- **PROBLEM TO SOLVE**: Starting with the line that contains "(255, 335) none -> [189,315,206,323] the" and ending with the last line of the entries, repeat exactly those lines and nothing else, pictures excluded.

- **INFORMATION PROVIDED**:

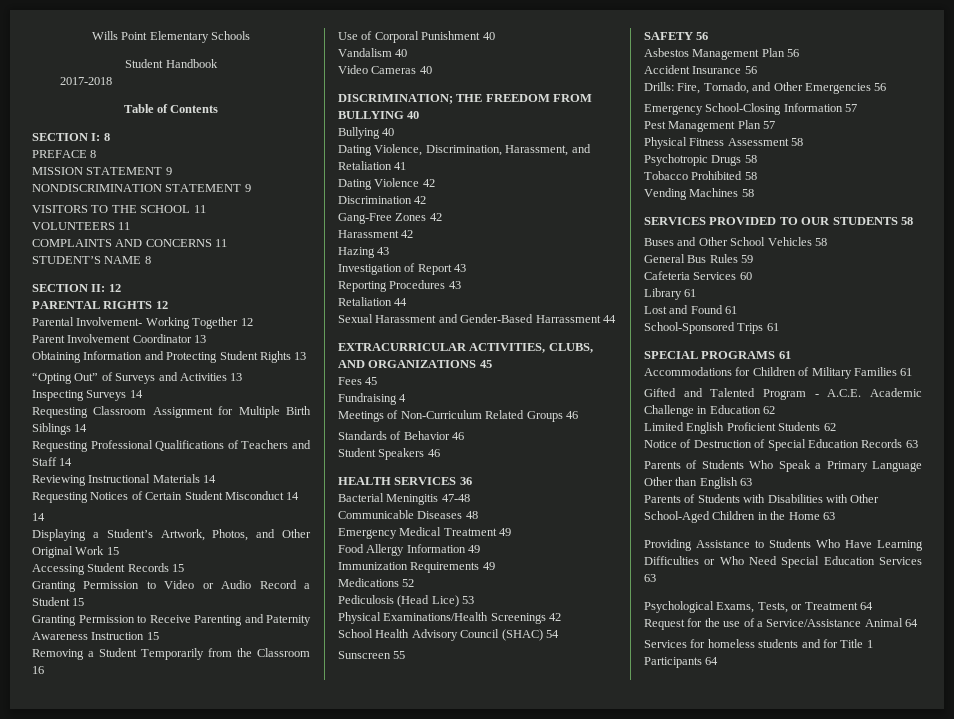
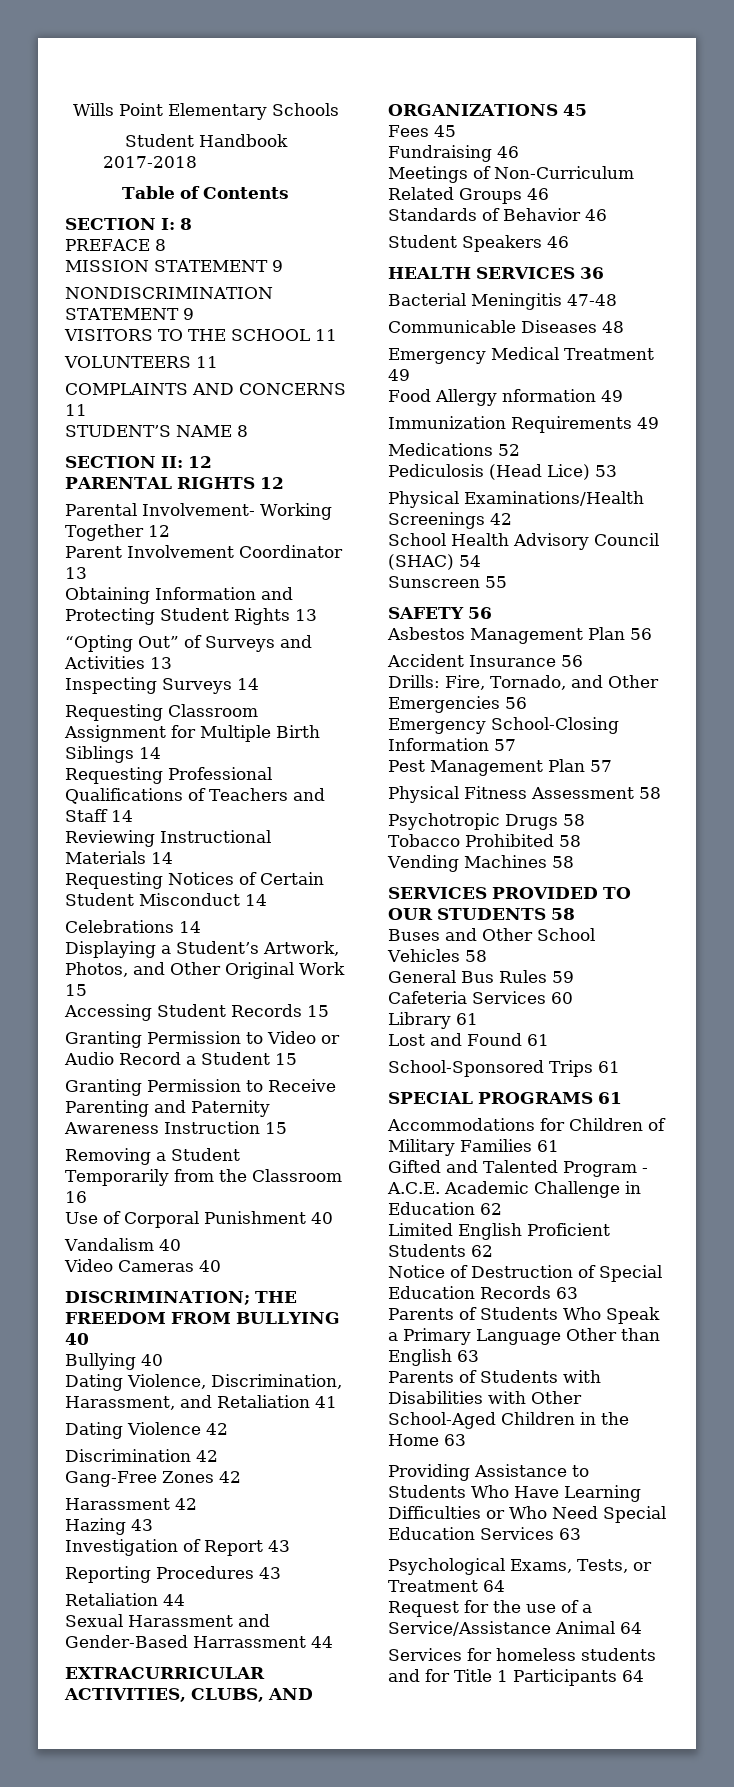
(300, 496) none -> [65,920,174,933] Celebrations
[399,394,407,402] 4 -> [497,146,519,158] 46
[406,544,466,553] Information -> [501,389,596,402] nformation

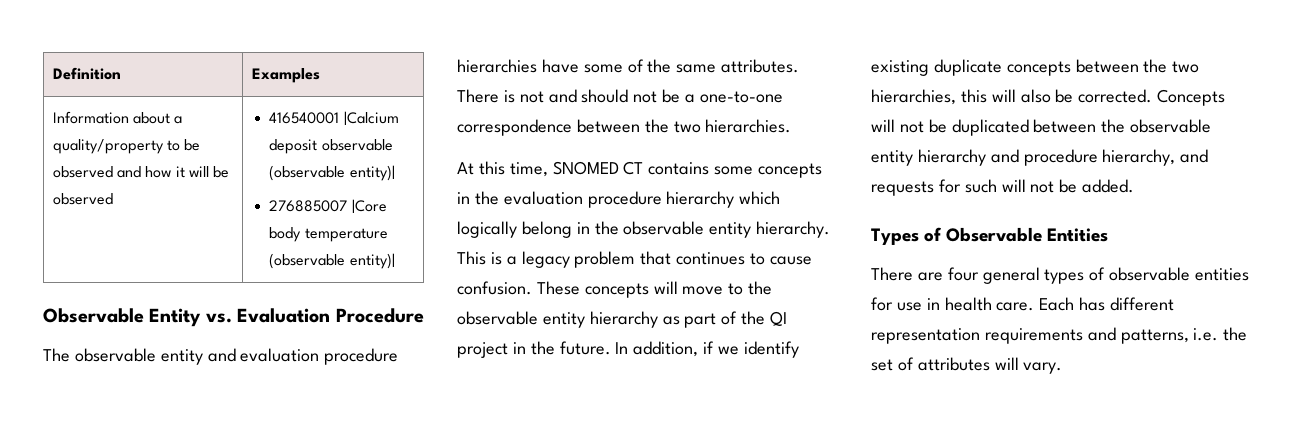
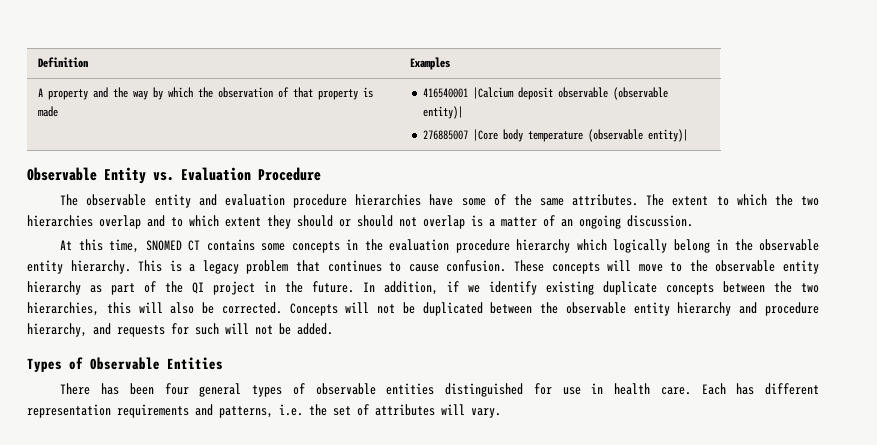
[52,111,183,124] [52,139,201,154] [52,166,230,178] [52,193,113,205] Information about a quality/property to be observed and how it will be observed -> [37,87,373,100] [37,106,58,117] A property and the way by which the observation of that property is made
[457,89,783,103] [457,119,792,136] There is not and should not be a one-to-one correspondence between the two hierarchies. -> [646,194,819,206] [27,215,693,229] The extent to which the two hierarchies overlap and to which extent they should or should not overlap is a matter of an ongoing discussion.
[917,272,943,281] are -> [101,383,154,395] has been
(1250, 274) none -> [445,383,524,397] distinguished

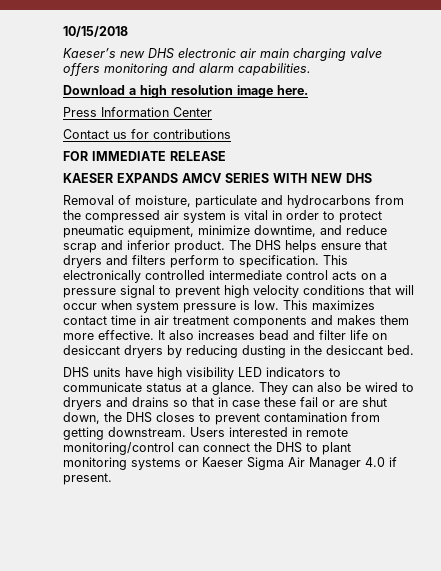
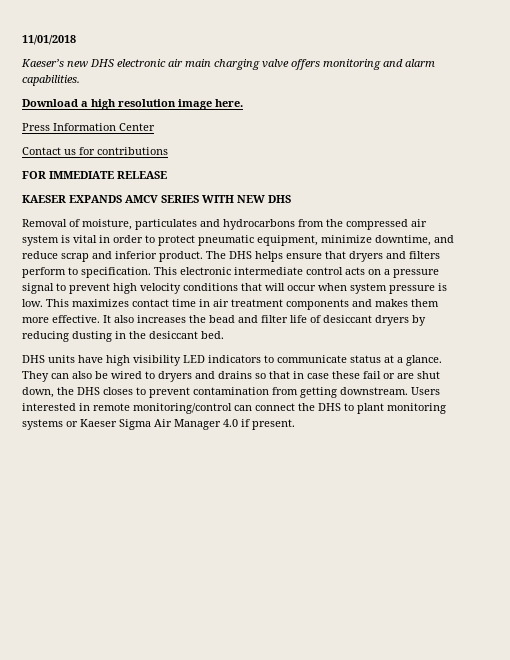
[63,26,128,37] 10/15/2018 -> [22,35,76,45] 11/01/2018
[195,195,257,208] particulate -> [135,219,197,230] particulates
[63,270,205,283] electronically controlled -> [180,267,231,275] electronic
(255, 335) none -> [189,315,206,323] the
[372,333,387,340] on -> [310,315,321,323] of

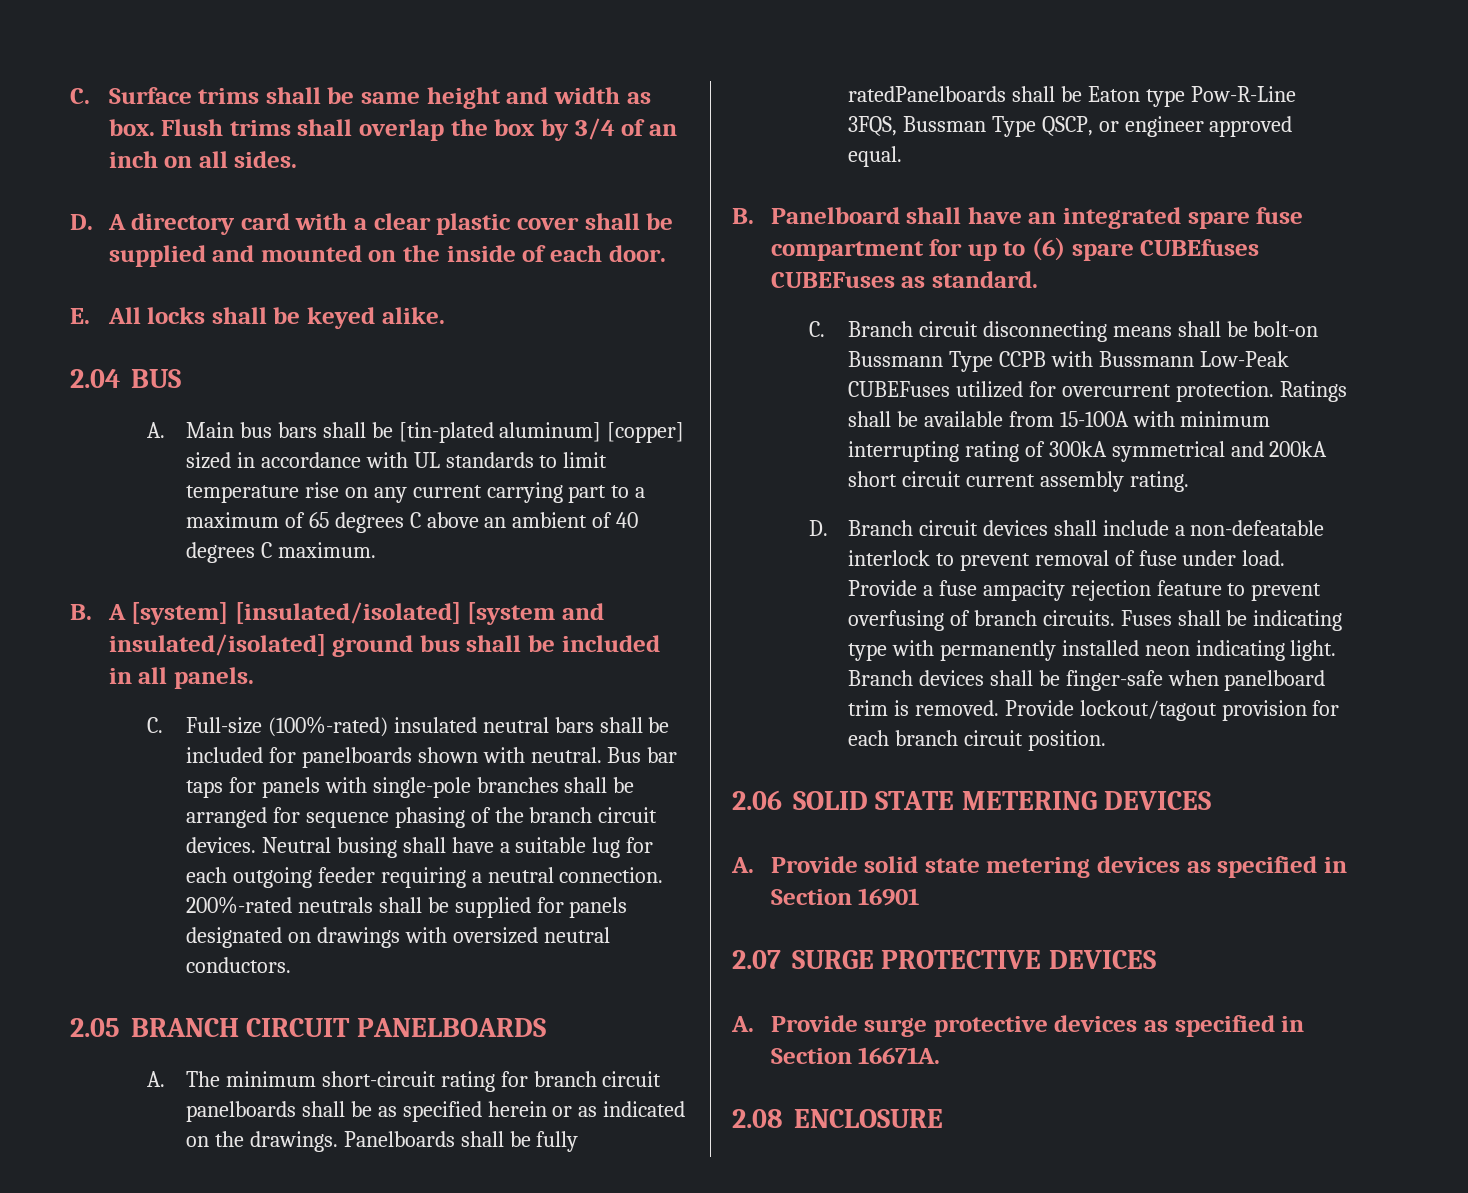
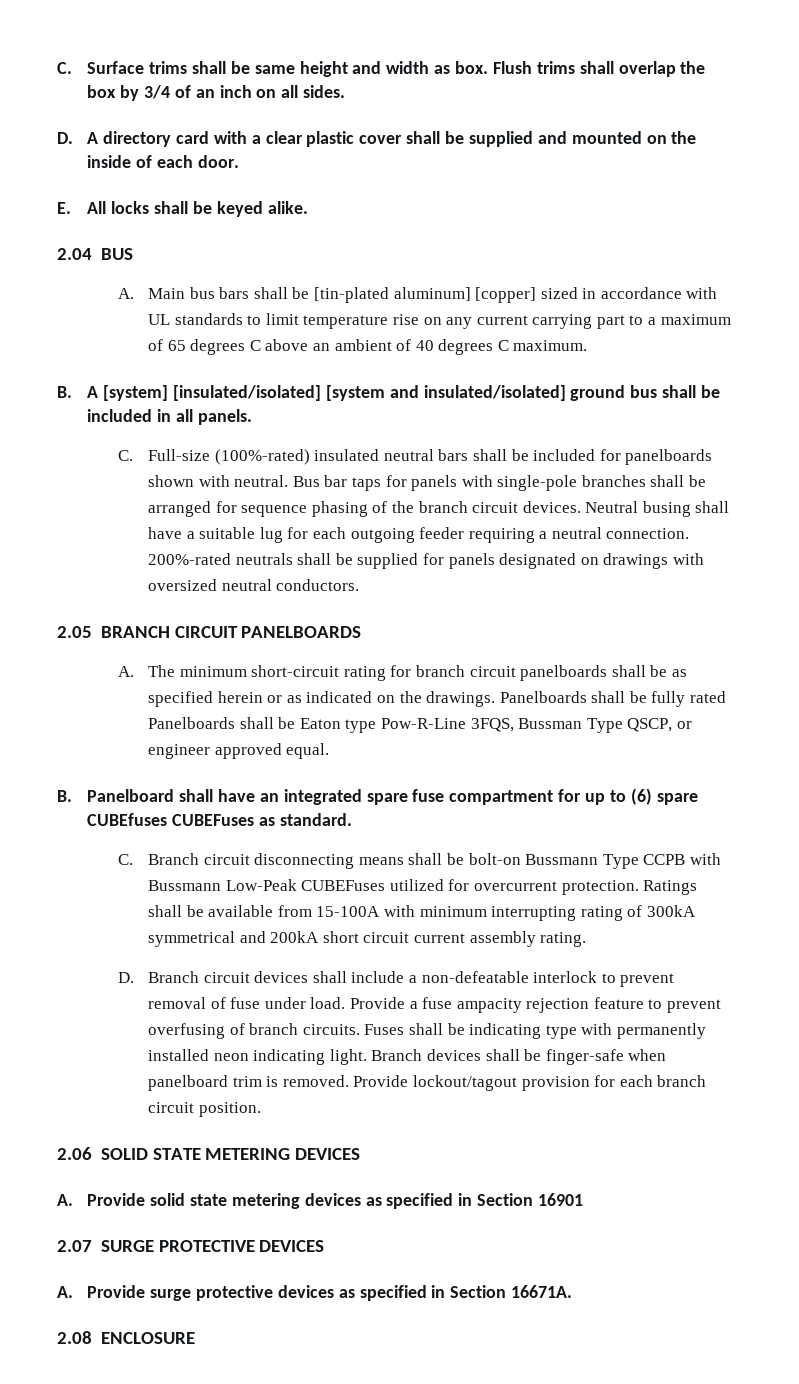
[847,86,1006,102] ratedPanelboards -> [690,691,727,703] [147,717,235,729] rated Panelboards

- **OUTPUT FOR THIS EXERCISE**:
(255, 335) none -> [189,315,206,323] the
[372,333,387,340] on -> [310,315,321,323] of

[847,86,1006,102] ratedPanelboards -> [690,691,727,703] [147,717,235,729] rated Panelboards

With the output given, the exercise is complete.